== Given exercise ==
Continue the forum thread below about averaging samples to remove DC offset, picking up right after its last line.

== Selected excerpt ==
Begin
Not sure if I have heard of "limit cycles" in this context but I can
certainly imagine a software failsafe. 

So it can be implemented with a LPF eh ?  Will have to look that up.
I use IIR filters (type I II or whatever) but I haven't had a problem
with unrestricted feedback.  My filters are rather simple and haven't
had any DC offset runaway so far.

It has been a very long time since I've used an FIR filter.  Was used
in a telephone hybrid around 1990.  Worked great ! 128 taps as I
remember
Reply by Phil Hobbs September 24, 20202020-09-24
On 2020-09-23 23:49, boB wrote:

> On Wed, 23 Sep 2020 19:44:05 -0400, Phil Hobbs
> <pcdhSpamMeSenseless@electrooptical.net> wrote:
> 
>> On 2020-09-23 18:56, Lasse Langwadt Christensen wrote:
>>> torsdag den 24. september 2020 kl. 00.36.18 UTC+2 skrev Phil Hobbs:
>>>> On 2020-09-23 18:19, Lasse Langwadt Christensen wrote:
>>>>> onsdag den 23. september 2020 kl. 23.58.40 UTC+2 skrev Phil Hobbs:
>>>>>> On 2020-09-22 13:35, Lasse Langwadt Christensen wrote:
>>>>>>> tirsdag den 22. september 2020 kl. 03.47.59 UTC+2 skrev Phil Hobbs:
>>>>>>>> On 2020-09-21 21:32, Lasse Langwadt Christensen wrote:
>>>>>>>>> tirsdag den 22. september 2020 kl. 02.47.37 UTC+2 skrev Phil Hobbs:
>>>>>>>>>> On 2020-09-21 00:06, Jasen Betts wrote:
>>>>>>>>>>> On 2020-09-21, jlarkin@highlandsniptechnology.com
>>>>>>>>>>> <jlarkin@highlandsniptechnology.com> wrote:
>>>>>>>>>>>> On Sun, 20 Sep 2020 16:29:30 -0700 (PDT), whit3rd
>>>>>>>>>>>> <whit3rd@gmail.com> wrote:
>>>>>>>>>>>>
>>>>>>>>>>>>> On Sunday, September 20, 2020 at 2:01:05 PM UTC-7,
>>>>>>>>>>>>> jla...@highlandsniptechnology.com wrote:
>>>>>>>>>>>>>> On Sun, 20 Sep 2020 13:33:11 -0700 (PDT), whit3rd
>>>>>>>>>>>>>> <whi...@gmail.com> wrote:
>>>>>>>>>>>>>>
>>>>>>>>>>>>>>> On Sunday, September 20, 2020 at 3:26:13 AM UTC-7,
>>>>>>>>>>>>>>> jla...@highlandsniptechnology.com wrote:
>>>>>>>>>>>>>>>> On Sun, 20 Sep 2020 00:26:47 -0700 (PDT), whit3rd
>>>>>>>>>>>>>>>> <whi...@gmail.com> wrote:
>>>>>>>>>>>>>>>>> On Saturday, September 19, 2020 at 9:49:47 PM UTC-7,
>>>>>>>>>>>>>>>>> jla...@highlandsniptechnology.com wrote:
>>>>>>>>>>>>>>>
>>>>>>>>>>>>>>>>>> Just average the samples and subtract that average from
>>>>>>>>>>>>>>>>>> each new sample. There are several ways to do that
>>>>>>>>>>>>>>>>>> average:
>>>>>>>>>>>>>>>>>>
>>>>>>>>>>>>>>>>>> Sum the last N samples and divide by N.
End
== Source material ==
Begin
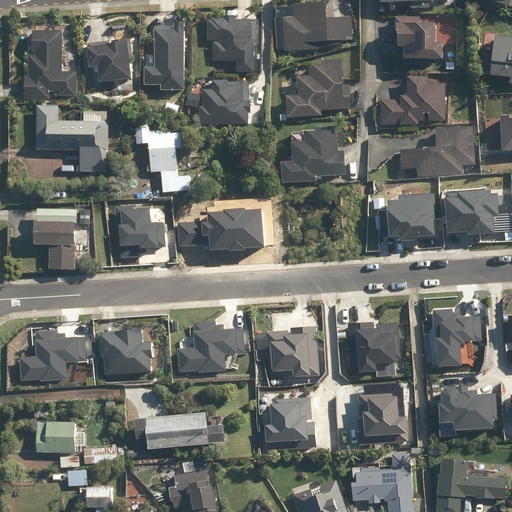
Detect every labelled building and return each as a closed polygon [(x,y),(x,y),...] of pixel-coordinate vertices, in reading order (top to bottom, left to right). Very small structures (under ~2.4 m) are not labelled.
[(286,18),(287,51),(321,49),(320,41),(354,40),(353,17),(329,18),(328,2),(296,4),(297,17),(286,18)] [(189,17),(145,16),(145,36),(157,37),(156,66),(146,66),(145,86),(163,86),(163,91),(187,92),(189,17)] [(256,73),(259,21),(240,20),(240,16),(227,16),(227,19),(211,18),(210,41),(216,42),(215,61),(240,62),(239,73),(256,73)] [(406,46),(406,65),(418,65),(418,58),(446,59),(446,42),(439,42),(439,23),(421,23),(421,17),(398,17),(398,40),(402,40),(402,46),(406,46)] [(64,72),(64,31),(35,30),(35,51),(37,51),(37,55),(31,55),(31,76),(28,76),(27,97),(51,98),(51,92),(61,92),(61,95),(76,95),(77,72),(64,72)] [(511,36),(498,35),(495,59),(488,58),(486,74),(494,75),(494,74),(511,76),(511,36)] [(91,48),(120,49),(121,44),(122,37),(91,36),(91,48)] [(289,96),(290,117),(323,116),(323,110),(352,109),(351,85),(344,85),(343,60),(324,61),(325,66),(312,66),(312,76),(299,77),(300,95),(289,96)] [(382,100),(382,125),(420,125),(420,121),(426,121),(426,112),(431,112),(431,121),(445,121),(446,84),(430,84),(430,77),(409,77),(409,96),(402,96),(402,100),(382,100)] [(200,124),(253,126),(254,101),(251,101),(252,82),(216,81),(215,90),(205,90),(204,106),(201,106),(200,124)] [(79,173),(106,174),(106,152),(108,152),(108,123),(106,123),(106,114),(94,114),(94,123),(58,122),(59,107),(37,106),(37,151),(79,152),(79,173)] [(161,173),(163,194),(191,192),(189,177),(177,178),(175,150),(182,150),(181,134),(170,135),(170,131),(151,132),(150,128),(148,128),(148,125),(140,126),(140,129),(135,130),(137,146),(148,145),(151,173),(161,173)] [(283,162),(285,183),(318,181),(318,176),(348,174),(347,151),(341,151),(339,126),(320,128),(320,131),(308,132),(308,142),(295,143),(296,161),(283,162)] [(402,150),(403,169),(419,168),(420,176),(465,174),(464,166),(476,165),(474,127),(438,129),(439,148),(402,150)] [(491,191),(444,193),(447,232),(469,231),(469,234),(494,233),(493,216),(498,216),(497,193),(491,194),(491,191)] [(399,200),(387,201),(387,210),(379,210),(380,230),(388,229),(389,239),(435,236),(432,194),(399,196),(399,200)] [(149,205),(115,207),(116,225),(119,225),(121,258),(140,257),(140,248),(164,247),(163,223),(151,224),(149,205)] [(76,208),(37,208),(37,221),(75,221),(76,208)] [(90,209),(80,209),(80,224),(90,224),(90,209)] [(178,223),(180,246),(209,244),(210,250),(263,246),(261,209),(208,212),(208,222),(178,223)] [(50,269),(76,269),(76,246),(74,246),(75,222),(34,222),(33,245),(50,245),(50,269)] [(452,309),(433,310),(434,326),(441,326),(442,338),(436,338),(438,366),(461,365),(460,343),(465,343),(465,341),(482,340),(480,316),(461,318),(460,313),(452,314),(452,309)] [(178,349),(180,371),(198,370),(199,372),(226,370),(224,354),(245,353),(243,329),(224,330),(223,326),(215,326),(215,322),(192,324),(194,348),(178,349)] [(372,322),(348,324),(351,373),(377,371),(378,376),(395,375),(394,360),(401,360),(398,322),(372,324),(372,322)] [(291,330),(256,333),(258,359),(272,358),(272,370),(293,369),(293,377),(319,375),(316,327),(290,329),(291,330)] [(141,330),(97,334),(99,357),(104,357),(106,375),(150,372),(149,357),(152,357),(150,342),(142,342),(141,330)] [(20,358),(22,381),(40,379),(40,380),(67,378),(66,362),(86,360),(84,337),(65,339),(65,334),(56,335),(56,331),(34,332),(36,357),(20,358)] [(454,421),(454,429),(492,427),(490,392),(473,393),(473,390),(462,390),(462,392),(457,393),(457,388),(452,388),(441,389),(441,392),(441,404),(439,404),(440,422),(454,421)] [(392,393),(358,395),(360,416),(363,416),(363,420),(358,420),(359,445),(408,441),(406,416),(398,417),(397,396),(392,396),(392,393)] [(313,422),(311,397),(275,399),(275,403),(271,404),(272,425),(265,426),(266,442),(268,442),(268,450),(316,447),(314,421),(313,422)] [(147,436),(148,448),(225,441),(223,423),(207,424),(206,411),(133,417),(135,438),(147,436)] [(36,452),(75,453),(75,446),(84,446),(85,432),(76,432),(76,422),(37,421),(36,452)] [(91,448),(92,464),(117,463),(117,456),(124,456),(124,448),(117,449),(117,447),(91,448)] [(388,502),(389,511),(414,511),(411,465),(414,465),(414,458),(410,457),(410,452),(392,454),(394,470),(392,470),(391,466),(386,466),(386,470),(360,472),(359,467),(352,467),(353,478),(356,477),(357,482),(352,482),(353,501),(369,500),(369,504),(381,503),(381,499),(385,499),(385,502),(388,502)] [(60,457),(61,468),(80,467),(79,456),(60,457)] [(436,511),(460,511),(462,496),(465,497),(465,495),(475,496),(475,497),(494,498),(495,497),(506,497),(506,478),(467,476),(468,460),(441,458),(440,470),(439,472),(436,511)] [(199,511),(200,511),(218,511),(218,508),(217,509),(212,484),(208,485),(207,482),(209,482),(206,467),(174,473),(176,486),(169,488),(173,509),(192,506),(192,509),(198,507),(199,511)] [(347,511),(336,480),(293,495),(298,511),(347,511)] [(86,507),(110,507),(110,487),(86,486),(86,507)]
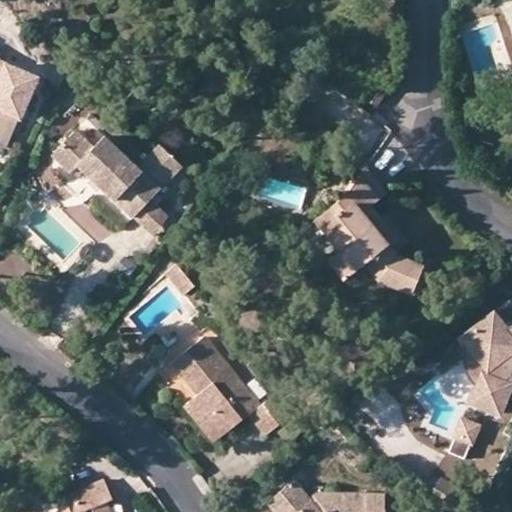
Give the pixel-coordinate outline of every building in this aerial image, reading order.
[(0,91),(4,93),(2,99),(0,104),(0,134),(6,137),(35,67),(0,52),(0,91)] [(387,91),(376,82),(369,92),(382,101),(387,91)] [(136,169),(102,137),(91,148),(72,132),(51,156),(70,173),(76,166),(132,217),(180,166),(158,145),(136,169)] [(365,167),(328,205),(344,226),(328,238),(340,253),(327,263),(343,281),(365,264),(377,280),(412,294),(423,266),(394,253),(387,245),(362,213),(372,204),(384,193),(365,167)] [(398,237),(372,204),(362,213),(387,245),(398,237)] [(314,219),(328,238),(344,226),(328,205),(314,219)] [(184,273),(177,264),(164,274),(172,283),(184,273)] [(195,286),(184,273),(172,283),(182,295),(195,286)] [(459,328),(463,333),(462,338),(461,341),(461,345),(461,350),(461,355),(462,358),(464,362),(466,366),(468,370),(471,374),(472,375),(465,390),(495,403),(511,366),(511,334),(508,333),(511,328),(493,304),(459,328)] [(172,362),(188,383),(196,377),(204,390),(198,395),(185,405),(213,442),(249,413),(265,432),(292,410),(283,400),(273,408),(265,399),(258,404),(204,337),(172,362)] [(188,383),(198,395),(204,390),(196,377),(188,383)] [(470,425),(455,418),(441,450),(456,457),(470,425)] [(382,511),(384,486),(319,483),(308,492),(292,473),(266,496),(278,511),(281,511),(287,508),(289,511),(382,511)] [(67,505),(53,511),(79,511),(87,509),(108,500),(111,499),(103,479),(63,495),(67,505)] [(435,501),(450,511),(454,511),(465,499),(447,485),(435,501)] [(486,510),(489,511),(501,511),(501,507),(499,504),(497,501),(494,499),(492,498),(486,510)] [(112,511),(108,500),(87,509),(88,511),(112,511)] [(470,502),(462,511),(474,511),(478,508),(470,502)]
End
== Result below ==
>>>>>>>>>>>>>>>>>
>>>>>>>>>>>>>>>>> that's a FIR filter (finite impulse response) ... if you
>>>>>>>>>>>>>>>>> choose the sample size and know the likely interference
>>>>>>>>>>>>>>>>> sources (like, 60 Hz ripple), it allows you to place a
>>>>>>>>>>>>>>>>> null appropriately
>>>>>>>>>>>>>>>>>
>>>>>>>>>>>>>>>>>> Exponential smoothing: Avg = Avg + (new-Avg) / N
>>>>>>>>>>>>>>>>>
>>>>>>>>>>>>>>>>> that's a IIR filter (infinite impulse response); usually
>>>>>>>>>>>>>>>>> not a great choice
>>>>>>>>>>>>>>>
>>>>>>>>>>>>>>>> Why not? I see a lot of irrational prejuduce against simple
>>>>>>>>>>>>>>>> IIR filters, in code and in FPGAs. Some people would rather
>>>>>>>>>>>>>>>> write a hundred lines of code instead of one.
>>>>>>>>>>>>>>>
>>>>>>>>>>>>>>> Oh, it's simple, all right, but it has a long startup
>>>>>>>>>>>>>>> transient.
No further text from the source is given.